AVAILABLE RECORDS:
# # # #

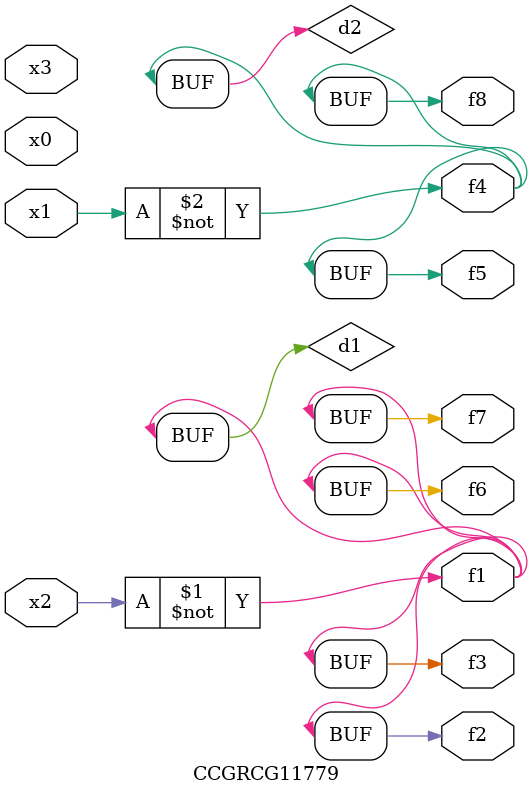
<source format=v>
module CCGRCG11779(
	input x0, x1, x2, x3,
	output f1, f2, f3, f4, f5, f6, f7, f8
);

	wire d1, d2;

	xnor (d1, x2);
	not (d2, x1);
	assign f1 = d1;
	assign f2 = d1;
	assign f3 = d1;
	assign f4 = d2;
	assign f5 = d2;
	assign f6 = d1;
	assign f7 = d1;
	assign f8 = d2;
endmodule

</source>
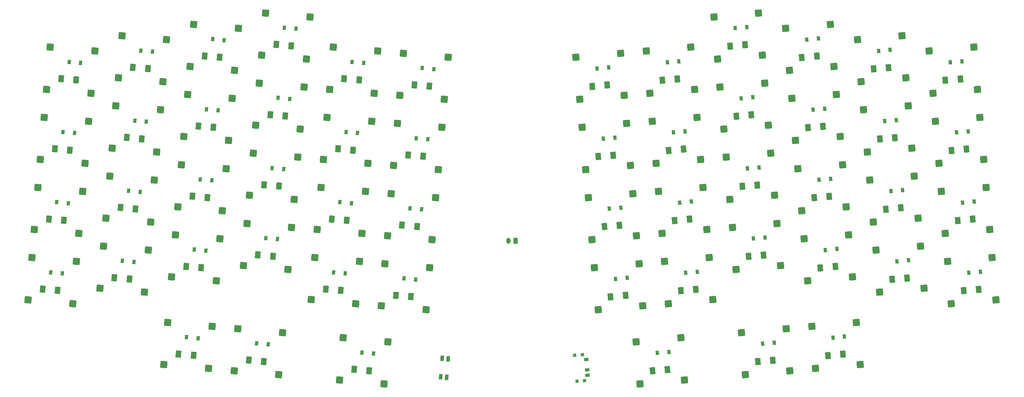
<source format=gbr>
%TF.GenerationSoftware,KiCad,Pcbnew,9.0.2*%
%TF.CreationDate,2025-06-04T11:45:29-06:00*%
%TF.ProjectId,chasm-v4,63686173-6d2d-4763-942e-6b696361645f,v1.0.0*%
%TF.SameCoordinates,Original*%
%TF.FileFunction,Paste,Top*%
%TF.FilePolarity,Positive*%
%FSLAX46Y46*%
G04 Gerber Fmt 4.6, Leading zero omitted, Abs format (unit mm)*
G04 Created by KiCad (PCBNEW 9.0.2) date 2025-06-04 11:45:29*
%MOMM*%
%LPD*%
G01*
G04 APERTURE LIST*
G04 Aperture macros list*
%AMRoundRect*
0 Rectangle with rounded corners*
0 $1 Rounding radius*
0 $2 $3 $4 $5 $6 $7 $8 $9 X,Y pos of 4 corners*
0 Add a 4 corners polygon primitive as box body*
4,1,4,$2,$3,$4,$5,$6,$7,$8,$9,$2,$3,0*
0 Add four circle primitives for the rounded corners*
1,1,$1+$1,$2,$3*
1,1,$1+$1,$4,$5*
1,1,$1+$1,$6,$7*
1,1,$1+$1,$8,$9*
0 Add four rect primitives between the rounded corners*
20,1,$1+$1,$2,$3,$4,$5,0*
20,1,$1+$1,$4,$5,$6,$7,0*
20,1,$1+$1,$6,$7,$8,$9,0*
20,1,$1+$1,$8,$9,$2,$3,0*%
%AMRotRect*
0 Rectangle, with rotation*
0 The origin of the aperture is its center*
0 $1 length*
0 $2 width*
0 $3 Rotation angle, in degrees counterclockwise*
0 Add horizontal line*
21,1,$1,$2,0,0,$3*%
G04 Aperture macros list end*
%ADD10C,0.800000*%
%ADD11RoundRect,0.250000X-0.812513X-0.681779X0.681779X-0.812513X0.812513X0.681779X-0.681779X0.812513X0*%
%ADD12RotRect,1.550000X2.000000X355.000000*%
%ADD13RoundRect,0.250000X-0.681779X-0.812513X0.812513X-0.681779X0.681779X0.812513X-0.812513X0.681779X0*%
%ADD14RotRect,1.550000X2.000000X5.000000*%
%ADD15RotRect,0.900000X1.200000X355.000000*%
%ADD16RotRect,0.900000X1.200000X5.000000*%
%ADD17O,1.200000X1.700000*%
%ADD18R,1.200000X1.700000*%
%ADD19RotRect,1.550000X1.000000X265.000000*%
%ADD20RotRect,0.900000X0.900000X95.000000*%
%ADD21RotRect,0.900000X1.250000X95.000000*%
G04 APERTURE END LIST*
D10*
%TO.C,S1*%
X101537283Y-102794617D03*
X97278551Y-102422027D03*
D11*
X105802902Y-106530607D03*
X106848771Y-94576271D03*
X93151229Y-105423729D03*
X94197098Y-93469393D03*
D12*
X101537283Y-102794617D03*
X97278551Y-102422027D03*
%TD*%
D10*
%TO.C,S2*%
X103280398Y-82870723D03*
X99021666Y-82498133D03*
D11*
X107546017Y-86606713D03*
X108591886Y-74652377D03*
X94894344Y-85499835D03*
X95940213Y-73545499D03*
D12*
X103280398Y-82870723D03*
X99021666Y-82498133D03*
%TD*%
D10*
%TO.C,S3*%
X105023513Y-62946829D03*
X100764781Y-62574239D03*
D11*
X109289132Y-66682819D03*
X110335001Y-54728483D03*
X96637459Y-65575941D03*
X97683328Y-53621605D03*
D12*
X105023513Y-62946829D03*
X100764781Y-62574239D03*
%TD*%
D10*
%TO.C,S4*%
X106766628Y-43022935D03*
X102507896Y-42650345D03*
D11*
X111032247Y-46758925D03*
X112078116Y-34804589D03*
X98380574Y-45652047D03*
X99426443Y-33697711D03*
D12*
X106766628Y-43022935D03*
X102507896Y-42650345D03*
%TD*%
D10*
%TO.C,S5*%
X121896956Y-99556758D03*
X117638224Y-99184168D03*
D11*
X126162575Y-103292748D03*
X127208444Y-91338412D03*
X113510902Y-102185870D03*
X114556771Y-90231534D03*
D12*
X121896956Y-99556758D03*
X117638224Y-99184168D03*
%TD*%
D10*
%TO.C,S6*%
X123640071Y-79632864D03*
X119381339Y-79260274D03*
D11*
X127905690Y-83368854D03*
X128951559Y-71414518D03*
X115254017Y-82261976D03*
X116299886Y-70307640D03*
D12*
X123640071Y-79632864D03*
X119381339Y-79260274D03*
%TD*%
D10*
%TO.C,S7*%
X125383186Y-59708970D03*
X121124454Y-59336380D03*
D11*
X129648805Y-63444960D03*
X130694674Y-51490624D03*
X116997132Y-62338082D03*
X118043001Y-50383746D03*
D12*
X125383186Y-59708970D03*
X121124454Y-59336380D03*
%TD*%
D10*
%TO.C,S8*%
X127126300Y-39785076D03*
X122867568Y-39412486D03*
D11*
X131391919Y-43521066D03*
X132437788Y-31566730D03*
X118740246Y-42414188D03*
X119786115Y-30459852D03*
D12*
X127126300Y-39785076D03*
X122867568Y-39412486D03*
%TD*%
D10*
%TO.C,S9*%
X142256628Y-96318900D03*
X137997896Y-95946310D03*
D11*
X146522247Y-100054890D03*
X147568116Y-88100554D03*
X133870574Y-98948012D03*
X134916443Y-86993676D03*
D12*
X142256628Y-96318900D03*
X137997896Y-95946310D03*
%TD*%
D10*
%TO.C,S10*%
X143999743Y-76395006D03*
X139741011Y-76022416D03*
D11*
X148265362Y-80130996D03*
X149311231Y-68176660D03*
X135613689Y-79024118D03*
X136659558Y-67069782D03*
D12*
X143999743Y-76395006D03*
X139741011Y-76022416D03*
%TD*%
D10*
%TO.C,S11*%
X145742858Y-56471112D03*
X141484126Y-56098522D03*
D11*
X150008477Y-60207102D03*
X151054346Y-48252766D03*
X137356804Y-59100224D03*
X138402673Y-47145888D03*
D12*
X145742858Y-56471112D03*
X141484126Y-56098522D03*
%TD*%
D10*
%TO.C,S12*%
X147485973Y-36547218D03*
X143227241Y-36174628D03*
D11*
X151751592Y-40283208D03*
X152797461Y-28328872D03*
X139099919Y-39176330D03*
X140145788Y-27221994D03*
D12*
X147485973Y-36547218D03*
X143227241Y-36174628D03*
%TD*%
D10*
%TO.C,S13*%
X162616301Y-93081041D03*
X158357569Y-92708451D03*
D11*
X166881920Y-96817031D03*
X167927789Y-84862695D03*
X154230247Y-95710153D03*
X155276116Y-83755817D03*
D12*
X162616301Y-93081041D03*
X158357569Y-92708451D03*
%TD*%
D10*
%TO.C,S14*%
X164359416Y-73157147D03*
X160100684Y-72784557D03*
D11*
X168625035Y-76893137D03*
X169670904Y-64938801D03*
X155973362Y-75786259D03*
X157019231Y-63831923D03*
D12*
X164359416Y-73157147D03*
X160100684Y-72784557D03*
%TD*%
D10*
%TO.C,S15*%
X166102531Y-53233253D03*
X161843799Y-52860663D03*
D11*
X170368150Y-56969243D03*
X171414019Y-45014907D03*
X157716477Y-55862365D03*
X158762346Y-43908029D03*
D12*
X166102531Y-53233253D03*
X161843799Y-52860663D03*
%TD*%
D10*
%TO.C,S16*%
X167845646Y-33309359D03*
X163586914Y-32936769D03*
D11*
X172111265Y-37045349D03*
X173157134Y-25091013D03*
X159459592Y-35938471D03*
X160505461Y-23984135D03*
D12*
X167845646Y-33309359D03*
X163586914Y-32936769D03*
%TD*%
D10*
%TO.C,S17*%
X181842949Y-102793714D03*
X177584217Y-102421124D03*
D11*
X186108568Y-106529704D03*
X187154437Y-94575368D03*
X173456895Y-105422826D03*
X174502764Y-93468490D03*
D12*
X181842949Y-102793714D03*
X177584217Y-102421124D03*
%TD*%
D10*
%TO.C,S18*%
X183586064Y-82869819D03*
X179327332Y-82497229D03*
D11*
X187851683Y-86605809D03*
X188897552Y-74651473D03*
X175200010Y-85498931D03*
X176245879Y-73544595D03*
D12*
X183586064Y-82869819D03*
X179327332Y-82497229D03*
%TD*%
D10*
%TO.C,S19*%
X185329179Y-62945925D03*
X181070447Y-62573335D03*
D11*
X189594798Y-66681915D03*
X190640667Y-54727579D03*
X176943125Y-65575037D03*
X177988994Y-53620701D03*
D12*
X185329179Y-62945925D03*
X181070447Y-62573335D03*
%TD*%
D10*
%TO.C,S20*%
X187072294Y-43022031D03*
X182813562Y-42649441D03*
D11*
X191337913Y-46758021D03*
X192383782Y-34803685D03*
X178686240Y-45651143D03*
X179732109Y-33696807D03*
D12*
X187072294Y-43022031D03*
X182813562Y-42649441D03*
%TD*%
D10*
%TO.C,S21*%
X201766843Y-104536828D03*
X197508111Y-104164238D03*
D11*
X206032462Y-108272818D03*
X207078331Y-96318482D03*
X193380789Y-107165940D03*
X194426658Y-95211604D03*
D12*
X201766843Y-104536828D03*
X197508111Y-104164238D03*
%TD*%
D10*
%TO.C,S22*%
X203509958Y-84612934D03*
X199251226Y-84240344D03*
D11*
X207775577Y-88348924D03*
X208821446Y-76394588D03*
X195123904Y-87242046D03*
X196169773Y-75287710D03*
D12*
X203509958Y-84612934D03*
X199251226Y-84240344D03*
%TD*%
D10*
%TO.C,S23*%
X205253073Y-64689040D03*
X200994341Y-64316450D03*
D11*
X209518692Y-68425030D03*
X210564561Y-56470694D03*
X196867019Y-67318152D03*
X197912888Y-55363816D03*
D12*
X205253073Y-64689040D03*
X200994341Y-64316450D03*
%TD*%
D10*
%TO.C,S24*%
X206996188Y-44765146D03*
X202737456Y-44392556D03*
D11*
X211261807Y-48501136D03*
X212307676Y-36546800D03*
X198610134Y-47394258D03*
X199656003Y-35439922D03*
D12*
X206996188Y-44765146D03*
X202737456Y-44392556D03*
%TD*%
D10*
%TO.C,S25*%
X140077735Y-121223767D03*
X135819003Y-120851177D03*
D11*
X144343354Y-124959757D03*
X145389223Y-113005421D03*
X131691681Y-123852879D03*
X132737550Y-111898543D03*
D12*
X140077735Y-121223767D03*
X135819003Y-120851177D03*
%TD*%
D10*
%TO.C,S26*%
X160001629Y-122966882D03*
X155742897Y-122594292D03*
D11*
X164267248Y-126702872D03*
X165313117Y-114748536D03*
X151615575Y-125595994D03*
X152661444Y-113641658D03*
D12*
X160001629Y-122966882D03*
X155742897Y-122594292D03*
%TD*%
D10*
%TO.C,S27*%
X189887470Y-125581554D03*
X185628738Y-125208964D03*
D11*
X194153089Y-129317544D03*
X195198958Y-117363208D03*
X181501416Y-128210666D03*
X182547285Y-116256330D03*
D12*
X189887470Y-125581554D03*
X185628738Y-125208964D03*
%TD*%
D10*
%TO.C,S28*%
X362917017Y-102485215D03*
X358658285Y-102857805D03*
D13*
X367766580Y-105423729D03*
X366720711Y-93469393D03*
X355114907Y-106530607D03*
X354069038Y-94576271D03*
D14*
X362917017Y-102485215D03*
X358658285Y-102857805D03*
%TD*%
D10*
%TO.C,S29*%
X361173903Y-82561321D03*
X356915171Y-82933911D03*
D13*
X366023466Y-85499835D03*
X364977597Y-73545499D03*
X353371793Y-86606713D03*
X352325924Y-74652377D03*
D14*
X361173903Y-82561321D03*
X356915171Y-82933911D03*
%TD*%
D10*
%TO.C,S30*%
X359430788Y-62637427D03*
X355172056Y-63010017D03*
D13*
X364280351Y-65575941D03*
X363234482Y-53621605D03*
X351628678Y-66682819D03*
X350582809Y-54728483D03*
D14*
X359430788Y-62637427D03*
X355172056Y-63010017D03*
%TD*%
D10*
%TO.C,S31*%
X357687673Y-42713533D03*
X353428941Y-43086123D03*
D13*
X362537236Y-45652047D03*
X361491367Y-33697711D03*
X349885563Y-46758925D03*
X348839694Y-34804589D03*
D14*
X357687673Y-42713533D03*
X353428941Y-43086123D03*
%TD*%
D10*
%TO.C,S32*%
X342557345Y-99247356D03*
X338298613Y-99619946D03*
D13*
X347406908Y-102185870D03*
X346361039Y-90231534D03*
X334755235Y-103292748D03*
X333709366Y-91338412D03*
D14*
X342557345Y-99247356D03*
X338298613Y-99619946D03*
%TD*%
D10*
%TO.C,S33*%
X340814230Y-79323462D03*
X336555498Y-79696052D03*
D13*
X345663793Y-82261976D03*
X344617924Y-70307640D03*
X333012120Y-83368854D03*
X331966251Y-71414518D03*
D14*
X340814230Y-79323462D03*
X336555498Y-79696052D03*
%TD*%
D10*
%TO.C,S34*%
X339071115Y-59399568D03*
X334812383Y-59772158D03*
D13*
X343920678Y-62338082D03*
X342874809Y-50383746D03*
X331269005Y-63444960D03*
X330223136Y-51490624D03*
D14*
X339071115Y-59399568D03*
X334812383Y-59772158D03*
%TD*%
D10*
%TO.C,S35*%
X337328000Y-39475674D03*
X333069268Y-39848264D03*
D13*
X342177563Y-42414188D03*
X341131694Y-30459852D03*
X329525890Y-43521066D03*
X328480021Y-31566730D03*
D14*
X337328000Y-39475674D03*
X333069268Y-39848264D03*
%TD*%
D10*
%TO.C,S36*%
X322197672Y-96009498D03*
X317938940Y-96382088D03*
D13*
X327047235Y-98948012D03*
X326001366Y-86993676D03*
X314395562Y-100054890D03*
X313349693Y-88100554D03*
D14*
X322197672Y-96009498D03*
X317938940Y-96382088D03*
%TD*%
D10*
%TO.C,S37*%
X320454557Y-76085604D03*
X316195825Y-76458194D03*
D13*
X325304120Y-79024118D03*
X324258251Y-67069782D03*
X312652447Y-80130996D03*
X311606578Y-68176660D03*
D14*
X320454557Y-76085604D03*
X316195825Y-76458194D03*
%TD*%
D10*
%TO.C,S38*%
X318711442Y-56161710D03*
X314452710Y-56534300D03*
D13*
X323561005Y-59100224D03*
X322515136Y-47145888D03*
X310909332Y-60207102D03*
X309863463Y-48252766D03*
D14*
X318711442Y-56161710D03*
X314452710Y-56534300D03*
%TD*%
D10*
%TO.C,S39*%
X316968327Y-36237816D03*
X312709595Y-36610406D03*
D13*
X321817890Y-39176330D03*
X320772021Y-27221994D03*
X309166217Y-40283208D03*
X308120348Y-28328872D03*
D14*
X316968327Y-36237816D03*
X312709595Y-36610406D03*
%TD*%
D10*
%TO.C,S40*%
X301837999Y-92771639D03*
X297579267Y-93144229D03*
D13*
X306687562Y-95710153D03*
X305641693Y-83755817D03*
X294035889Y-96817031D03*
X292990020Y-84862695D03*
D14*
X301837999Y-92771639D03*
X297579267Y-93144229D03*
%TD*%
D10*
%TO.C,S41*%
X300094884Y-72847745D03*
X295836152Y-73220335D03*
D13*
X304944447Y-75786259D03*
X303898578Y-63831923D03*
X292292774Y-76893137D03*
X291246905Y-64938801D03*
D14*
X300094884Y-72847745D03*
X295836152Y-73220335D03*
%TD*%
D10*
%TO.C,S42*%
X298351770Y-52923851D03*
X294093038Y-53296441D03*
D13*
X303201333Y-55862365D03*
X302155464Y-43908029D03*
X290549660Y-56969243D03*
X289503791Y-45014907D03*
D14*
X298351770Y-52923851D03*
X294093038Y-53296441D03*
%TD*%
D10*
%TO.C,S43*%
X296608655Y-32999957D03*
X292349923Y-33372547D03*
D13*
X301458218Y-35938471D03*
X300412349Y-23984135D03*
X288806545Y-37045349D03*
X287760676Y-25091013D03*
D14*
X296608655Y-32999957D03*
X292349923Y-33372547D03*
%TD*%
D10*
%TO.C,S44*%
X282611351Y-102484312D03*
X278352619Y-102856902D03*
D13*
X287460914Y-105422826D03*
X286415045Y-93468490D03*
X274809241Y-106529704D03*
X273763372Y-94575368D03*
D14*
X282611351Y-102484312D03*
X278352619Y-102856902D03*
%TD*%
D10*
%TO.C,S45*%
X280868236Y-82560417D03*
X276609504Y-82933007D03*
D13*
X285717799Y-85498931D03*
X284671930Y-73544595D03*
X273066126Y-86605809D03*
X272020257Y-74651473D03*
D14*
X280868236Y-82560417D03*
X276609504Y-82933007D03*
%TD*%
D10*
%TO.C,S46*%
X279125122Y-62636523D03*
X274866390Y-63009113D03*
D13*
X283974685Y-65575037D03*
X282928816Y-53620701D03*
X271323012Y-66681915D03*
X270277143Y-54727579D03*
D14*
X279125122Y-62636523D03*
X274866390Y-63009113D03*
%TD*%
D10*
%TO.C,S47*%
X277382007Y-42712629D03*
X273123275Y-43085219D03*
D13*
X282231570Y-45651143D03*
X281185701Y-33696807D03*
X269579897Y-46758021D03*
X268534028Y-34803685D03*
D14*
X277382007Y-42712629D03*
X273123275Y-43085219D03*
%TD*%
D10*
%TO.C,S48*%
X262687457Y-104227426D03*
X258428725Y-104600016D03*
D13*
X267537020Y-107165940D03*
X266491151Y-95211604D03*
X254885347Y-108272818D03*
X253839478Y-96318482D03*
D14*
X262687457Y-104227426D03*
X258428725Y-104600016D03*
%TD*%
D10*
%TO.C,S49*%
X260944343Y-84303532D03*
X256685611Y-84676122D03*
D13*
X265793906Y-87242046D03*
X264748037Y-75287710D03*
X253142233Y-88348924D03*
X252096364Y-76394588D03*
D14*
X260944343Y-84303532D03*
X256685611Y-84676122D03*
%TD*%
D10*
%TO.C,S50*%
X259201228Y-64379638D03*
X254942496Y-64752228D03*
D13*
X264050791Y-67318152D03*
X263004922Y-55363816D03*
X251399118Y-68425030D03*
X250353249Y-56470694D03*
D14*
X259201228Y-64379638D03*
X254942496Y-64752228D03*
%TD*%
D10*
%TO.C,S51*%
X257458113Y-44455744D03*
X253199381Y-44828334D03*
D13*
X262307676Y-47394258D03*
X261261807Y-35439922D03*
X249656003Y-48501136D03*
X248610134Y-36546800D03*
D14*
X257458113Y-44455744D03*
X253199381Y-44828334D03*
%TD*%
D10*
%TO.C,S52*%
X324376566Y-120914365D03*
X320117834Y-121286955D03*
D13*
X329226129Y-123852879D03*
X328180260Y-111898543D03*
X316574456Y-124959757D03*
X315528587Y-113005421D03*
D14*
X324376566Y-120914365D03*
X320117834Y-121286955D03*
%TD*%
D10*
%TO.C,S53*%
X304452672Y-122657480D03*
X300193940Y-123030070D03*
D13*
X309302235Y-125595994D03*
X308256366Y-113641658D03*
X296650562Y-126702872D03*
X295604693Y-114748536D03*
D14*
X304452672Y-122657480D03*
X300193940Y-123030070D03*
%TD*%
D10*
%TO.C,S54*%
X274566831Y-125272152D03*
X270308099Y-125644742D03*
D13*
X279416394Y-128210666D03*
X278370525Y-116256330D03*
X266764721Y-129317544D03*
X265718852Y-117363208D03*
D14*
X274566831Y-125272152D03*
X270308099Y-125644742D03*
%TD*%
D15*
%TO.C,D1*%
X102840374Y-97939715D03*
X99552932Y-97652101D03*
%TD*%
%TO.C,D2*%
X104583489Y-78015821D03*
X101296047Y-77728207D03*
%TD*%
%TO.C,D3*%
X106326604Y-58091927D03*
X103039162Y-57804313D03*
%TD*%
%TO.C,D4*%
X108069719Y-38168033D03*
X104782277Y-37880419D03*
%TD*%
%TO.C,D5*%
X123200047Y-94701856D03*
X119912605Y-94414242D03*
%TD*%
%TO.C,D6*%
X124943162Y-74777962D03*
X121655720Y-74490348D03*
%TD*%
%TO.C,D7*%
X126686276Y-54854068D03*
X123398834Y-54566454D03*
%TD*%
%TO.C,D8*%
X128429391Y-34930174D03*
X125141949Y-34642560D03*
%TD*%
%TO.C,D9*%
X143559719Y-91463998D03*
X140272277Y-91176384D03*
%TD*%
%TO.C,D10*%
X145302834Y-71540104D03*
X142015392Y-71252490D03*
%TD*%
%TO.C,D11*%
X147045949Y-51616210D03*
X143758507Y-51328596D03*
%TD*%
%TO.C,D12*%
X148789064Y-31692316D03*
X145501622Y-31404702D03*
%TD*%
%TO.C,D13*%
X163919392Y-88226139D03*
X160631950Y-87938525D03*
%TD*%
%TO.C,D14*%
X165662507Y-68302245D03*
X162375065Y-68014631D03*
%TD*%
%TO.C,D15*%
X167405622Y-48378351D03*
X164118180Y-48090737D03*
%TD*%
%TO.C,D16*%
X169148737Y-28454457D03*
X165861295Y-28166843D03*
%TD*%
%TO.C,D17*%
X183146040Y-97938811D03*
X179858598Y-97651197D03*
%TD*%
%TO.C,D18*%
X184889155Y-78014917D03*
X181601713Y-77727303D03*
%TD*%
%TO.C,D19*%
X186632270Y-58091023D03*
X183344828Y-57803409D03*
%TD*%
%TO.C,D20*%
X188375385Y-38167129D03*
X185087943Y-37879515D03*
%TD*%
%TO.C,D21*%
X203069934Y-99681926D03*
X199782492Y-99394312D03*
%TD*%
%TO.C,D22*%
X204813049Y-79758032D03*
X201525607Y-79470418D03*
%TD*%
%TO.C,D23*%
X206556164Y-59834138D03*
X203268722Y-59546524D03*
%TD*%
%TO.C,D24*%
X208299279Y-39910244D03*
X205011837Y-39622630D03*
%TD*%
%TO.C,D25*%
X141380826Y-116368865D03*
X138093384Y-116081251D03*
%TD*%
%TO.C,D26*%
X161304720Y-118111980D03*
X158017278Y-117824366D03*
%TD*%
%TO.C,D27*%
X191190561Y-120726652D03*
X187903119Y-120439038D03*
%TD*%
D16*
%TO.C,D28*%
X363357267Y-97477790D03*
X360069825Y-97765404D03*
%TD*%
%TO.C,D29*%
X361614152Y-77553895D03*
X358326710Y-77841509D03*
%TD*%
%TO.C,D30*%
X359871037Y-57630001D03*
X356583595Y-57917615D03*
%TD*%
%TO.C,D31*%
X358127922Y-37706107D03*
X354840480Y-37993721D03*
%TD*%
%TO.C,D32*%
X342997594Y-94239931D03*
X339710152Y-94527545D03*
%TD*%
%TO.C,D33*%
X341254479Y-74316037D03*
X337967037Y-74603651D03*
%TD*%
%TO.C,D34*%
X339511364Y-54392143D03*
X336223922Y-54679757D03*
%TD*%
%TO.C,D35*%
X337768249Y-34468249D03*
X334480807Y-34755863D03*
%TD*%
%TO.C,D36*%
X322637921Y-91002072D03*
X319350479Y-91289686D03*
%TD*%
%TO.C,D37*%
X320894807Y-71078178D03*
X317607365Y-71365792D03*
%TD*%
%TO.C,D38*%
X319151692Y-51154284D03*
X315864250Y-51441898D03*
%TD*%
%TO.C,D39*%
X317408577Y-31230390D03*
X314121135Y-31518004D03*
%TD*%
%TO.C,D40*%
X302278249Y-87764214D03*
X298990807Y-88051828D03*
%TD*%
%TO.C,D41*%
X300535134Y-67840320D03*
X297247692Y-68127934D03*
%TD*%
%TO.C,D42*%
X298792019Y-47916426D03*
X295504577Y-48204040D03*
%TD*%
%TO.C,D43*%
X297048904Y-27992532D03*
X293761462Y-28280146D03*
%TD*%
%TO.C,D44*%
X283051601Y-97476886D03*
X279764159Y-97764500D03*
%TD*%
%TO.C,D45*%
X281308486Y-77552992D03*
X278021044Y-77840606D03*
%TD*%
%TO.C,D46*%
X279565371Y-57629098D03*
X276277929Y-57916712D03*
%TD*%
%TO.C,D47*%
X277822256Y-37705204D03*
X274534814Y-37992818D03*
%TD*%
%TO.C,D48*%
X263127707Y-99220001D03*
X259840265Y-99507615D03*
%TD*%
%TO.C,D49*%
X261384592Y-79296107D03*
X258097150Y-79583721D03*
%TD*%
%TO.C,D50*%
X259641477Y-59372213D03*
X256354035Y-59659827D03*
%TD*%
%TO.C,D51*%
X257898362Y-39448319D03*
X254610920Y-39735933D03*
%TD*%
%TO.C,D52*%
X324816815Y-115906940D03*
X321529373Y-116194554D03*
%TD*%
%TO.C,D53*%
X304892921Y-117650055D03*
X301605479Y-117937669D03*
%TD*%
%TO.C,D54*%
X275007080Y-120264727D03*
X271719638Y-120552341D03*
%TD*%
D17*
%TO.C,JST1*%
X229458905Y-88742211D03*
D18*
X231458905Y-88742211D03*
%TD*%
D19*
%TO.C,B1*%
X210187116Y-127332448D03*
X210644683Y-122102426D03*
X211880647Y-127480612D03*
X212338214Y-122250590D03*
%TD*%
D20*
%TO.C,T1*%
X248881807Y-128573311D03*
X251073435Y-128381568D03*
X250428483Y-121009727D03*
X248236855Y-121201470D03*
D21*
X251918349Y-126852109D03*
X251787616Y-125357817D03*
X251526149Y-122369233D03*
%TD*%
M02*

</source>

# # # #

WORK INSTRUCTION: A complete answer gives every line of the data that includes "with".

ANSWER SPACE:
0 Rectangle with rounded corners*
0 Rectangle, with rotation*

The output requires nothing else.